We use wine because that’s what was used in the early church. The New Testament indicates this by exclusively using the word for the fermented drink. Outside of certain extraordinary measures, juice could not be kept without fermenting. In the history of the Church, juice did not come into usage until the mid-1800s when Thomas Welch figured out how to pasteurize it. We serve juice along with wine because many have grown up using juice in the Lord’s Supper.
Why do we use confessions and doctrinal statements in worship?
Truth is often easily accepted, taken for granted, then forgotten. In verse 3, Jude writes that while he had wanted to speak about “our common salvation” he found it necessary to urge his readers to “contend for the faith that was once for all delivered to the saints.” You might not think that in such an early hour, when the gospel was first being proclaimed, the faith would have had to be contended for, but that was the case. Truth is something that must be guarded and cherished. It’s fair to ask why we don’t use Scripture exclusively, rather than the occasional confessional restatement of Scripture. There are at least three reasons.

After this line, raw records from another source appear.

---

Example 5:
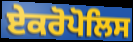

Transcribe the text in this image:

ਏਕਰੋਪੋਲਿਸ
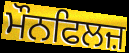
ਮੌਨਫਿਲਜ਼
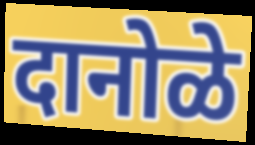
दानोळे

- First, we often rephrase the statements and meanings of Scripture in our conversations and thoughts. We quote the Bible, but we also say things intended to capture its meaning. This is exactly what theology does and what confessions do. If we are going to do this—and we all do it—we ought to do it carefully and well.

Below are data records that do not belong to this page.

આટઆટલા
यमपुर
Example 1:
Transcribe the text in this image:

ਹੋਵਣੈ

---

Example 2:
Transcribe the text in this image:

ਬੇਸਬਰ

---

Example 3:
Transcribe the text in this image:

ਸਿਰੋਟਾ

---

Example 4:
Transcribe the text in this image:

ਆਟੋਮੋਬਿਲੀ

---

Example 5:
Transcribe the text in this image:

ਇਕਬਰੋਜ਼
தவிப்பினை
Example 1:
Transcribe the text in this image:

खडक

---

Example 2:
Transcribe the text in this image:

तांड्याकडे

- Second, doctrinal statements guard us against our own biases and favorite teachings. The Westminster Confession of Faith (which is our doctrinal standard) was written by a group of men from various Protestant traditions. It is more balanced than any single believer or any small group of believers.

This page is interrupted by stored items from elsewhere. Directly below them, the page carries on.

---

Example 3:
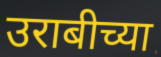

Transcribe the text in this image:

उराबीच्या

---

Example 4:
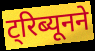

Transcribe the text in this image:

ट्रिब्यूनने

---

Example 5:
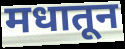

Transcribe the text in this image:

मधातून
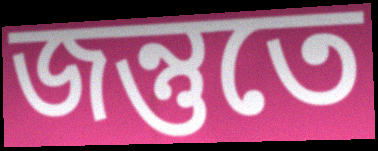
জন্তুতে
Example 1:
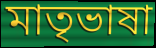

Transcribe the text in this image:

মাতৃভাষা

- Third, the Bible itself contains doctrinal statements. The Greatest Commandment is a doctrinal statement that both Jesus and other rabbis of his day recognized (Mk. 12:28, Lk. 10:25). There are other statements as well, including 1 Cor. 15:3ff, 1 Tim. 3:16 and Php. 2:6-11. All this being true, we know the Westminster Confession is flawed (it says so itself in XXXI.iv) and never a replacement for the Bible.
What about the music?
Psalm 150 galvanizes us with its wide use of instrumentation, calling on all that has breath to praise the Lord. On a given Sunday you may hear everything from the majesty of our organ to the cadence of percussion and acoustic guitars. Whether we sing a hymn from the 4th century or a newly written song of praise, our aim is to reflect not only the breadth and language of Scripture, but the richness God has granted his people across 2,000 years. We strive for musical excellence, yet our highest hope is for the church to “shout to God with loud songs of joy!” (Ps. 47:1), that the voice of his redeemed would resound long after instruments, styles, and genres fade.
What about the architecture?
It all has meaning. Everything in front (traditionally known as the chancel) speaks of Word and Sacrament. At the center of our worship is the Communion table, which says our worship of God is possible through the mediating work of Jesus Christ. He is the Head and heart of His Church. The pulpit is off to the side (as is the baptismal font), but raised higher than the table in order to indicate a balance of Word and Sacrament. Along with this, the curve of the pews becomes a room gathered around a Communion table and beneath a cross. The entire room is acoustically “bright” because worship is not a performance by the leadership of the church, but an act of God’s people. With a cement floor, the congregation is literally the loudest voice in the room. When we sing, when we read in unison, when we say “amen” to corporate prayers, we overpower the sound system, which is exactly what we wanted.